Given passage =
# Seal



## merlintheprinceofdar (6 mo ago)

Hi all again around July I stated to fix the rotten floor in my swift motorhome and got good advice from all on here now it's near finished I just need a seal to stop the water getting in again I have included pictures of the one I need I tried seals direct and o,oleary,s no luck

Hope someone cam help

Thanks Martin


----------



## Glandwr (Jun 12, 2006)

Maybe you could some leads digging here. Good luck









Vertical Fin Rubber Leaf Edge Protective Trim Seal 40mm x 10mm : Amazon.co.uk: Automotive


Vertical Fin Rubber Leaf Edge Protective Trim Seal 40mm x 10mm : Amazon.co.uk: Automotive



www.amazon.co.uk


----------



## Malshadow (3 mo ago)

[Data items]

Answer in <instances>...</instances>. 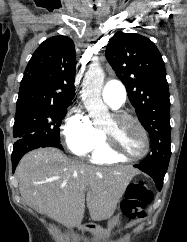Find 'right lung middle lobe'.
<instances>
[{
    "mask_svg": "<svg viewBox=\"0 0 187 242\" xmlns=\"http://www.w3.org/2000/svg\"><path fill=\"white\" fill-rule=\"evenodd\" d=\"M67 107L25 106L16 108L13 136L60 142V125Z\"/></svg>",
    "mask_w": 187,
    "mask_h": 242,
    "instance_id": "obj_1",
    "label": "right lung middle lobe"
}]
</instances>
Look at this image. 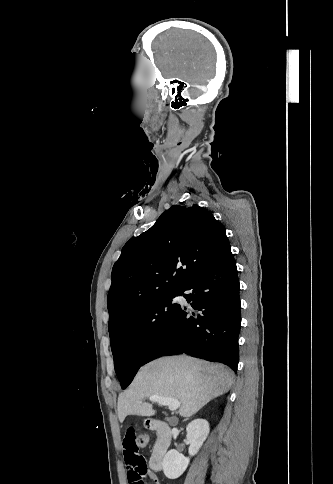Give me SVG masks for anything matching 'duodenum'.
Returning a JSON list of instances; mask_svg holds the SVG:
<instances>
[{
    "mask_svg": "<svg viewBox=\"0 0 333 484\" xmlns=\"http://www.w3.org/2000/svg\"><path fill=\"white\" fill-rule=\"evenodd\" d=\"M147 427L157 433V441L149 459L150 468L154 471H161L164 455L171 444L172 429L166 422L157 419H148Z\"/></svg>",
    "mask_w": 333,
    "mask_h": 484,
    "instance_id": "obj_1",
    "label": "duodenum"
}]
</instances>
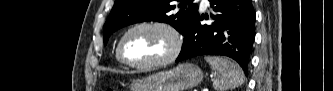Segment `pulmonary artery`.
I'll return each mask as SVG.
<instances>
[{
    "mask_svg": "<svg viewBox=\"0 0 333 91\" xmlns=\"http://www.w3.org/2000/svg\"><path fill=\"white\" fill-rule=\"evenodd\" d=\"M207 5H208V1L203 0V1H202V7H203V8H206Z\"/></svg>",
    "mask_w": 333,
    "mask_h": 91,
    "instance_id": "1",
    "label": "pulmonary artery"
}]
</instances>
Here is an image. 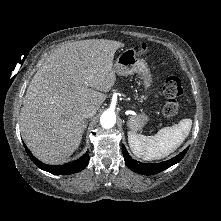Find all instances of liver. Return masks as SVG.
Listing matches in <instances>:
<instances>
[{"mask_svg":"<svg viewBox=\"0 0 221 221\" xmlns=\"http://www.w3.org/2000/svg\"><path fill=\"white\" fill-rule=\"evenodd\" d=\"M124 43L106 39L63 44L31 80L20 113L23 139L35 157L60 164L81 143L86 105L100 108L116 83L114 54Z\"/></svg>","mask_w":221,"mask_h":221,"instance_id":"liver-1","label":"liver"}]
</instances>
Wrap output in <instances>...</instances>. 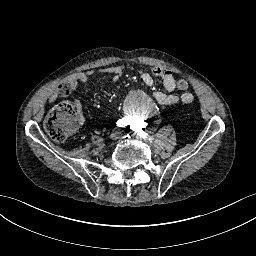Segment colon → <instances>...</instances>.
Here are the masks:
<instances>
[{"label": "colon", "instance_id": "1", "mask_svg": "<svg viewBox=\"0 0 256 256\" xmlns=\"http://www.w3.org/2000/svg\"><path fill=\"white\" fill-rule=\"evenodd\" d=\"M178 88L184 91L188 88V82L184 78L178 81ZM73 86L71 83H62L58 87L60 95L72 93ZM75 128L74 107L70 102H61L57 104L44 122V129L48 136L57 141L63 142L69 138Z\"/></svg>", "mask_w": 256, "mask_h": 256}]
</instances>
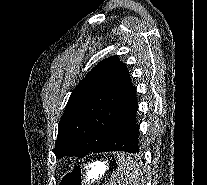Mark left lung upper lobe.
<instances>
[{
	"label": "left lung upper lobe",
	"mask_w": 207,
	"mask_h": 185,
	"mask_svg": "<svg viewBox=\"0 0 207 185\" xmlns=\"http://www.w3.org/2000/svg\"><path fill=\"white\" fill-rule=\"evenodd\" d=\"M136 102L127 66L118 56L102 60L69 97L58 126L55 156L102 152L114 126Z\"/></svg>",
	"instance_id": "5c2ea615"
}]
</instances>
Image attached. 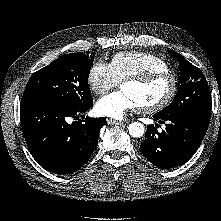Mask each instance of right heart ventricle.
<instances>
[{"label": "right heart ventricle", "mask_w": 221, "mask_h": 221, "mask_svg": "<svg viewBox=\"0 0 221 221\" xmlns=\"http://www.w3.org/2000/svg\"><path fill=\"white\" fill-rule=\"evenodd\" d=\"M110 65L120 82L150 71L169 70L163 58L141 51L119 52L112 57Z\"/></svg>", "instance_id": "1"}]
</instances>
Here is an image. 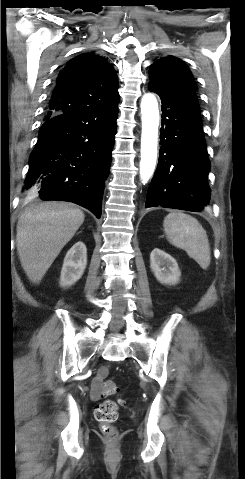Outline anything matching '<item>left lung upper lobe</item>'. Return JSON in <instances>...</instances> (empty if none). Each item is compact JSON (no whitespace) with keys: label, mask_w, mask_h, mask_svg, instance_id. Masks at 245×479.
Instances as JSON below:
<instances>
[{"label":"left lung upper lobe","mask_w":245,"mask_h":479,"mask_svg":"<svg viewBox=\"0 0 245 479\" xmlns=\"http://www.w3.org/2000/svg\"><path fill=\"white\" fill-rule=\"evenodd\" d=\"M150 82L162 90H178L186 86L197 89L189 68L179 58L171 55L153 63L150 69Z\"/></svg>","instance_id":"5c2ea615"}]
</instances>
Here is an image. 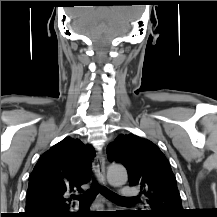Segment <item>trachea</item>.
Masks as SVG:
<instances>
[{"mask_svg": "<svg viewBox=\"0 0 217 217\" xmlns=\"http://www.w3.org/2000/svg\"><path fill=\"white\" fill-rule=\"evenodd\" d=\"M98 192H101L109 200L114 201V202L123 201V200H127V199H134V198L122 197V196L110 191L107 188H102L99 186V184L96 181L93 182L90 190H87L85 193H83L79 196H74L73 198L79 200V203L81 206H87V205L91 204V202L94 200V198L96 197Z\"/></svg>", "mask_w": 217, "mask_h": 217, "instance_id": "1", "label": "trachea"}]
</instances>
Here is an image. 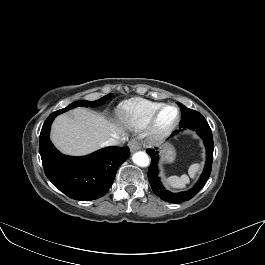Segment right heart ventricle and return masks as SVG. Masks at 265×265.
Listing matches in <instances>:
<instances>
[{"instance_id":"obj_1","label":"right heart ventricle","mask_w":265,"mask_h":265,"mask_svg":"<svg viewBox=\"0 0 265 265\" xmlns=\"http://www.w3.org/2000/svg\"><path fill=\"white\" fill-rule=\"evenodd\" d=\"M163 103L135 98L124 102L119 107V116L122 121L135 129H141L147 125L155 111Z\"/></svg>"}]
</instances>
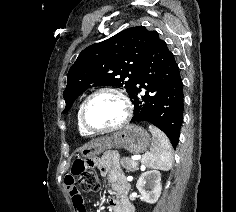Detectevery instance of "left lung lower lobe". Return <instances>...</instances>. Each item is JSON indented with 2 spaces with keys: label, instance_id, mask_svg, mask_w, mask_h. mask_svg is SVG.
I'll use <instances>...</instances> for the list:
<instances>
[{
  "label": "left lung lower lobe",
  "instance_id": "1",
  "mask_svg": "<svg viewBox=\"0 0 236 212\" xmlns=\"http://www.w3.org/2000/svg\"><path fill=\"white\" fill-rule=\"evenodd\" d=\"M142 88L146 90L144 95L140 94ZM130 99L134 104L131 122L152 123L169 137L175 148L183 122V83L173 53L156 31L151 33Z\"/></svg>",
  "mask_w": 236,
  "mask_h": 212
}]
</instances>
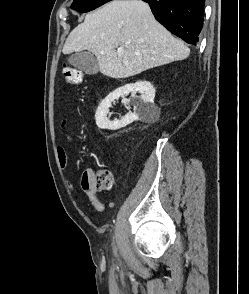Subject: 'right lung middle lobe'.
<instances>
[{"label": "right lung middle lobe", "mask_w": 249, "mask_h": 294, "mask_svg": "<svg viewBox=\"0 0 249 294\" xmlns=\"http://www.w3.org/2000/svg\"><path fill=\"white\" fill-rule=\"evenodd\" d=\"M111 0H74L71 8L79 12H89Z\"/></svg>", "instance_id": "1"}]
</instances>
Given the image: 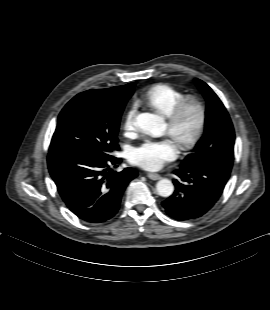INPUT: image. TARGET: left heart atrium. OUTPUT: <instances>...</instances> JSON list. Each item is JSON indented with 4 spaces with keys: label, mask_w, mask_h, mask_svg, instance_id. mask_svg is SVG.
I'll return each instance as SVG.
<instances>
[{
    "label": "left heart atrium",
    "mask_w": 270,
    "mask_h": 310,
    "mask_svg": "<svg viewBox=\"0 0 270 310\" xmlns=\"http://www.w3.org/2000/svg\"><path fill=\"white\" fill-rule=\"evenodd\" d=\"M177 146L170 138L145 140L131 149L129 160L146 170H157L177 157Z\"/></svg>",
    "instance_id": "obj_1"
}]
</instances>
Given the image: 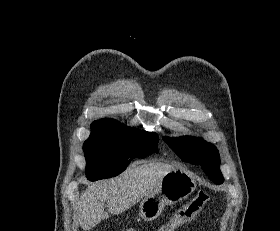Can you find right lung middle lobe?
Instances as JSON below:
<instances>
[{
  "instance_id": "right-lung-middle-lobe-1",
  "label": "right lung middle lobe",
  "mask_w": 280,
  "mask_h": 231,
  "mask_svg": "<svg viewBox=\"0 0 280 231\" xmlns=\"http://www.w3.org/2000/svg\"><path fill=\"white\" fill-rule=\"evenodd\" d=\"M90 137L84 142L86 176L90 181L122 173L132 157L145 158L158 153V135L118 123L94 121Z\"/></svg>"
}]
</instances>
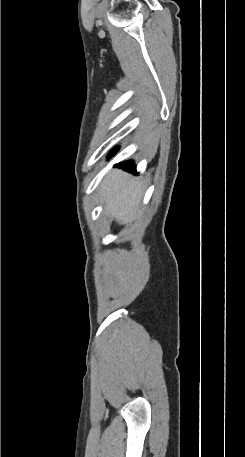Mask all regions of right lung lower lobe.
Instances as JSON below:
<instances>
[{"instance_id":"98d812e1","label":"right lung lower lobe","mask_w":245,"mask_h":457,"mask_svg":"<svg viewBox=\"0 0 245 457\" xmlns=\"http://www.w3.org/2000/svg\"><path fill=\"white\" fill-rule=\"evenodd\" d=\"M116 151H117V149H114V150L112 151L111 155H112L113 153H115ZM118 165H119L120 167H122V168L128 170L129 172L135 171V165H134L132 162H130V161H129V162H125L124 164H121V163H120V164H118Z\"/></svg>"}]
</instances>
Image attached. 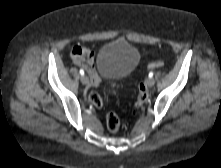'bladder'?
<instances>
[{
	"instance_id": "1",
	"label": "bladder",
	"mask_w": 221,
	"mask_h": 168,
	"mask_svg": "<svg viewBox=\"0 0 221 168\" xmlns=\"http://www.w3.org/2000/svg\"><path fill=\"white\" fill-rule=\"evenodd\" d=\"M138 50L124 40H115L103 45L97 54L99 72L108 79L122 78L138 65Z\"/></svg>"
}]
</instances>
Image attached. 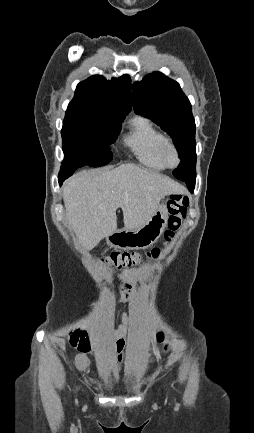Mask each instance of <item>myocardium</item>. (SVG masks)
I'll return each instance as SVG.
<instances>
[{"instance_id": "myocardium-1", "label": "myocardium", "mask_w": 254, "mask_h": 433, "mask_svg": "<svg viewBox=\"0 0 254 433\" xmlns=\"http://www.w3.org/2000/svg\"><path fill=\"white\" fill-rule=\"evenodd\" d=\"M166 147H170L173 150V152L175 153V156H176V159H177V162H176L175 165H170V164H168L166 162L165 157H164V150H165ZM158 156H159L160 160L162 161V163L167 168H175L181 162L180 153H179V150H178L176 144L171 139H168V138H164L160 142L159 147H158Z\"/></svg>"}]
</instances>
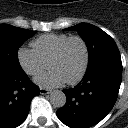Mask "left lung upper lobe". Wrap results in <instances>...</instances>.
Returning a JSON list of instances; mask_svg holds the SVG:
<instances>
[{
  "label": "left lung upper lobe",
  "instance_id": "obj_1",
  "mask_svg": "<svg viewBox=\"0 0 128 128\" xmlns=\"http://www.w3.org/2000/svg\"><path fill=\"white\" fill-rule=\"evenodd\" d=\"M65 30H77L86 42L89 51L88 66L104 57L120 56L118 47L112 37L92 24L80 23Z\"/></svg>",
  "mask_w": 128,
  "mask_h": 128
}]
</instances>
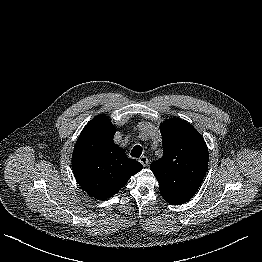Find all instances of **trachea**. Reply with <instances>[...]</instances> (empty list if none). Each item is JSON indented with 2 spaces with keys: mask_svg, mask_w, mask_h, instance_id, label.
Wrapping results in <instances>:
<instances>
[{
  "mask_svg": "<svg viewBox=\"0 0 262 262\" xmlns=\"http://www.w3.org/2000/svg\"><path fill=\"white\" fill-rule=\"evenodd\" d=\"M142 152H143L142 147H141L140 145H136V146L131 150L130 155H131L132 157L138 158V157L141 156Z\"/></svg>",
  "mask_w": 262,
  "mask_h": 262,
  "instance_id": "obj_1",
  "label": "trachea"
}]
</instances>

To do =
1. Please quote the part of the records that opens with the line containing "results in <instances>...</instances>." and runs through the end of the records, leaving the pictures out.
2. Write the next part of the motorhome seal thread, picking up after its last line.
The forum thread and the records have nothing to do with each other.

Response list =
1.
Mask "left lung upper lobe". Wrap results in <instances>...</instances>.
Returning a JSON list of instances; mask_svg holds the SVG:
<instances>
[{
  "label": "left lung upper lobe",
  "instance_id": "obj_1",
  "mask_svg": "<svg viewBox=\"0 0 128 128\" xmlns=\"http://www.w3.org/2000/svg\"><path fill=\"white\" fill-rule=\"evenodd\" d=\"M65 30H77L86 42L89 51L88 66L104 57L120 56L118 47L112 37L92 24L80 23Z\"/></svg>",
  "mask_w": 128,
  "mask_h": 128
}]
</instances>
Find all instances of **trachea**. Reply with <instances>[...]</instances> (empty list if none). Each item is JSON indented with 2 spaces with keys: mask_svg, mask_w, mask_h, instance_id, label.
Wrapping results in <instances>:
<instances>
[{
  "mask_svg": "<svg viewBox=\"0 0 262 262\" xmlns=\"http://www.w3.org/2000/svg\"><path fill=\"white\" fill-rule=\"evenodd\" d=\"M142 152H143L142 147H141L140 145H136V146L131 150L130 155H131L132 157L138 158V157L141 156Z\"/></svg>",
  "mask_w": 262,
  "mask_h": 262,
  "instance_id": "obj_1",
  "label": "trachea"
}]
</instances>

2.
Megaflex co.uk rubber profiles caravan sections.


----------



## eurajohn (May 9, 2005)

The profile you show in your photo is not a seal in the sense of water penetration it is more of a cosmetic seal between the plastic / GRP trim and the body panel.
The actual seal will need to be made via a chemical one, usually a butyl base non setting one either of the ribbon type or a semi liquid one as in those that can be found in the Sikaflex range.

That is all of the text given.